Segment Start: QUOTED PASSAGE
Here thou great Anna! whom three realms obey
Does sometimes council take – and sometimes Tea.
Lady Wentworth, Lord Raby’s* doting mother, stretched the language further than most. In August 1703 she told him that ‘an extreme wynde has brock one of your winds in your dyning room quite down’. Next year she reported that one of the family pet’s litter had found a good home, for ‘one of Fubsis puppys the Duke of Boffud has got’. In November 1708 she wrote to lament the death of poor Fubs: ‘As it leved so it dyed, full of lov leening its head in my bosom, never offered to snap at any body in its horrid torter but nussle its head to us and look earnestly upon me and Sue.’ She later hoped to persuade her son to marry the heiress Lady Mary Villiers, writing:
Why will you let Lady Mary then goe, she is young, ritch and not unhandsom, sum sey she is pretty; and a vertious lady and of the nobillety, and why will you not trye to gett her.14
Most educated folk could speak French, or something very like it. It was the Allied lingua franca, and Marlborough usually used it when corresponding with his Dutch or German confederates, and it was his sole means of contact with the future George I. It was an age when nationalism was less sharply defined than would be the case even a generation later. There were Huguenot refugees in the British army, Irish Catholics in the French army, and Swiss on both sides. Marlborough’s great military collaborator Prince Eugène of Savoy-Carignan was born in Paris, son of Eugène Maurice, prince of Savoy-Carignan and Duke of Soissons, and Olympia Mancini, a niece of Cardinal Mazarin and once a favourite of Louis XIV’s. Louis directed him into the Church, and when the young Eugène approached the king to ask for a commission in the army he was turned down. The reasons for the refusal remain obscure. There were rumours that Eugène had been too fond of other pages at court; his mother, caught up in accusations of witchcraft, was someone the king now recalled with horror, and in any case the lad was shockingly ugly. The refusal infuriated Eugène, who affirmed that: ‘No Huguenot expelled by the Revocation of the Edict of Nantes ever cherished a stronger hatred against him.’ He admitted that he was emotionally engaged in the struggle against France.
I have entered it on more sides than one; and it is not my fault that I did not penetrate further. But for the English, I should have given law in the capital of the grande monarque and shut up his [wife, the former Madame de] Maintenon in a convent for life.15
Yet he was always happier in French, the language of his enemies, than in German, and in the polyglot style of the age signed himself Eugenio von Savoye.
If signatures can be one problem, dates are certainly another. Until 1752 Britain used the Julian calendar (‘Old Style’), whereas after 1700 all European countries except Russia switched to the Gregorian calendar (‘New Style’), which was eleven days ahead of it. Marlborough himself tended to use Old Style wherever he was, until halfway through the Blenheim campaign, when he announced that he would thereafter follow ‘the custom of the country’ and use New Style when abroad. Some correspondents gave both dates (e.g. August 2/13th) or added either ‘OS’ or ‘NS’ to make their meaning clear. I too adhere to the custom of the country, and date documents as their writers would have done: where there is a possibility of confusion I add ‘OS’ or ‘NS’ to the date. British contemporaries dated the beginning of each New Year not from 1 January but from 25 March. I follow the generally accepted practice of beginning the New Year on the first day of January.
Segment End: QUOTED PASSAGE
Segment Start: SUPPLIED DATA
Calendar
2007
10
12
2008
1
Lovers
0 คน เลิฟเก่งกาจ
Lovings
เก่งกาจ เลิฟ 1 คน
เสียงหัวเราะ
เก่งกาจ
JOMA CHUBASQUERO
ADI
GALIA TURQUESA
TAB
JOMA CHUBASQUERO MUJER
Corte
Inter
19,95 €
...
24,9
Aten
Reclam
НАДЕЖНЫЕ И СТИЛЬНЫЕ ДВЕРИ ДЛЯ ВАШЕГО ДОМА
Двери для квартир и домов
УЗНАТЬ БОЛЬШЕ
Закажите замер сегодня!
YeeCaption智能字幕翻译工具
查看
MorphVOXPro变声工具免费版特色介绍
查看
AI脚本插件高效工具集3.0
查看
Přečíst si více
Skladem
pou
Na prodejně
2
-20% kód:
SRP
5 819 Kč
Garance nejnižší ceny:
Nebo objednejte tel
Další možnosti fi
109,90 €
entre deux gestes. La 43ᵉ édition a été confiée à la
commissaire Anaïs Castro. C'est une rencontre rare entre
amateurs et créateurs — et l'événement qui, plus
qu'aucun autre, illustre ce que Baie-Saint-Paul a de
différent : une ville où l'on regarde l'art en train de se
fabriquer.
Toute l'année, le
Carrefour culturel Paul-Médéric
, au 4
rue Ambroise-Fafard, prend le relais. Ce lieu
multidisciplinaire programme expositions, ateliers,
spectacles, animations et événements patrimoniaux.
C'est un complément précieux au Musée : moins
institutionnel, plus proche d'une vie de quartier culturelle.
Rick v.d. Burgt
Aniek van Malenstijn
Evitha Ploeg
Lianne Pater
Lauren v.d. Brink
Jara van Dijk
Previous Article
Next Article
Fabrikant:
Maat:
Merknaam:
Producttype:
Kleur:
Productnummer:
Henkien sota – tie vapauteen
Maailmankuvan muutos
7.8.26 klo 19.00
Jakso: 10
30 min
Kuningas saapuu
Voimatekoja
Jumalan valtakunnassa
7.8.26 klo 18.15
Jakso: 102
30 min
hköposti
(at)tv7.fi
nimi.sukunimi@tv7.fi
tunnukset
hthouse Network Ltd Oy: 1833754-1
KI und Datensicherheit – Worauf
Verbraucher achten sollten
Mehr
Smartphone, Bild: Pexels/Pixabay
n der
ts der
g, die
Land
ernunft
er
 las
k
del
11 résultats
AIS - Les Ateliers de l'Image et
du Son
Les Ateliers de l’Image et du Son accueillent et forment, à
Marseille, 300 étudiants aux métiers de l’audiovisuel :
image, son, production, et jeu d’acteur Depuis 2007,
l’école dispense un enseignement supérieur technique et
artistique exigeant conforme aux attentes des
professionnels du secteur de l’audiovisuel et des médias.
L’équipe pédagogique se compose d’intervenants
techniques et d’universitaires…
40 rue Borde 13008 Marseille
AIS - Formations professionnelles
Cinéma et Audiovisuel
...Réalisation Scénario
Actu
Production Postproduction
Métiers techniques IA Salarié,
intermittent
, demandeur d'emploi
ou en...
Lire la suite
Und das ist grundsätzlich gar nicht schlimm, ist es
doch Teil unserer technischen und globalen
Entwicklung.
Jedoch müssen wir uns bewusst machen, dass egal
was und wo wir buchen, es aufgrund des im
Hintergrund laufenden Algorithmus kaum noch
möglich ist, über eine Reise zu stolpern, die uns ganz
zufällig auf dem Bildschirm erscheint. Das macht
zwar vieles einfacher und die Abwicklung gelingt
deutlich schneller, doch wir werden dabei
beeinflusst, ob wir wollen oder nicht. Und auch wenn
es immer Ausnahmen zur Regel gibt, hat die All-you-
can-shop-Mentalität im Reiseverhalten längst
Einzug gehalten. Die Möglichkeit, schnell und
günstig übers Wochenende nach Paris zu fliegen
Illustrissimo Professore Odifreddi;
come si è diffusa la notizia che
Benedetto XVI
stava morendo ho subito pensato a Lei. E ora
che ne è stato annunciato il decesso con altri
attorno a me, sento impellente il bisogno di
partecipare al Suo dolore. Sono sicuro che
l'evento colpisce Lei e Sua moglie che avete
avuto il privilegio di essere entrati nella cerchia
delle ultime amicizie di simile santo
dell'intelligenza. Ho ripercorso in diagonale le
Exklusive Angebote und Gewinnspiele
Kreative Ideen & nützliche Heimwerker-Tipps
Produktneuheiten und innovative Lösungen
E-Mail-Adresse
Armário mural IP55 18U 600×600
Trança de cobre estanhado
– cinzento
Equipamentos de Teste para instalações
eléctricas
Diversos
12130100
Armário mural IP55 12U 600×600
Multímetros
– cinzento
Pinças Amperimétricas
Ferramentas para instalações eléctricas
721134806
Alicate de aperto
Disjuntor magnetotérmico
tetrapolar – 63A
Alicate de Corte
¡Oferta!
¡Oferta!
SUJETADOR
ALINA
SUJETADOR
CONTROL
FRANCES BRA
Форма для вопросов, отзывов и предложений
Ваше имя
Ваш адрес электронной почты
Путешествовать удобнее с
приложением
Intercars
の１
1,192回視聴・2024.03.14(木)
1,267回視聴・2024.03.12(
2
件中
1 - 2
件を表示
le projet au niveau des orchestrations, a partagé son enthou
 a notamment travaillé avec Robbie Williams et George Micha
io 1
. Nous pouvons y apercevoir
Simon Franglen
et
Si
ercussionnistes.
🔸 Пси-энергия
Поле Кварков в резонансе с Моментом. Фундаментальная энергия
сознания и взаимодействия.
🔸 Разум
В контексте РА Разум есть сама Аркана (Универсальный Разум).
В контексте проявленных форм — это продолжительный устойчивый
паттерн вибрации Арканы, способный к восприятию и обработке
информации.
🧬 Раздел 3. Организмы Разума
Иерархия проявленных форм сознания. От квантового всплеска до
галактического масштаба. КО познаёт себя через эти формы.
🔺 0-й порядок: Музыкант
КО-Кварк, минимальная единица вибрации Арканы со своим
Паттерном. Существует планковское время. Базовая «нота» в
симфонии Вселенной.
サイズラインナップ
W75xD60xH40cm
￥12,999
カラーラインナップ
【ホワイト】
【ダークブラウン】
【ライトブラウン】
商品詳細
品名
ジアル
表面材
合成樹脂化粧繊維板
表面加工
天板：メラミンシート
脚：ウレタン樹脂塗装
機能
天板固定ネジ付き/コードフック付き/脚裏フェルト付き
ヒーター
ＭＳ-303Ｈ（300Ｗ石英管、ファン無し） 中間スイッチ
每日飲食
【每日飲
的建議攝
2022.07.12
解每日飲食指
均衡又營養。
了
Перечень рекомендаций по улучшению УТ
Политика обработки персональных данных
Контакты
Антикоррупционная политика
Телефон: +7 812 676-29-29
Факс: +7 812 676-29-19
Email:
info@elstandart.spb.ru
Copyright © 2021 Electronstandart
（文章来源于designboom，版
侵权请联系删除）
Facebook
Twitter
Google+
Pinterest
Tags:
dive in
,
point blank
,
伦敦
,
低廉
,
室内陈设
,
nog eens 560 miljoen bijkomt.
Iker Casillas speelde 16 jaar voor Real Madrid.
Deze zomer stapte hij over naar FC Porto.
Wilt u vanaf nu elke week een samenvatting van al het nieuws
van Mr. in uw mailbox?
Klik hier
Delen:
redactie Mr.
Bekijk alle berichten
Segment End: SUPPLIED DATA
- TASKS TO COMPLETE:
1. Using the passage on language and dates in Marlborough's time, say whether each statement agrees with it. For each, answer yes or no and quote the deciding words. (a) Britain used the Julian calendar until 1752. (b) Louis XIV granted the young Eugène a commission in the army. (c) Lady Wentworth hoped her son would marry Lady Mary Villiers.
2. Please retype the records from their first line through the line containing "Двери для квартир и домов", with both ends included.

- RESPONSE LIST:
1.
(a) Yes: "Until 1752 Britain used the Julian calendar (‘Old Style’)"
(b) No: "when the young Eugène approached the king to ask for a commission in the army he was turned down"
(c) Yes: "She later hoped to persuade her son to marry the heiress Lady Mary Villiers"

2.
Calendar
2007
10
12
2008
1
Lovers
0 คน เลิฟเก่งกาจ
Lovings
เก่งกาจ เลิฟ 1 คน
เสียงหัวเราะ
เก่งกาจ
JOMA CHUBASQUERO
ADI
GALIA TURQUESA
TAB
JOMA CHUBASQUERO MUJER
Corte
Inter
19,95 €
...
24,9
Aten
Reclam
НАДЕЖНЫЕ И СТИЛЬНЫЕ ДВЕРИ ДЛЯ ВАШЕГО ДОМА
Двери для квартир и домов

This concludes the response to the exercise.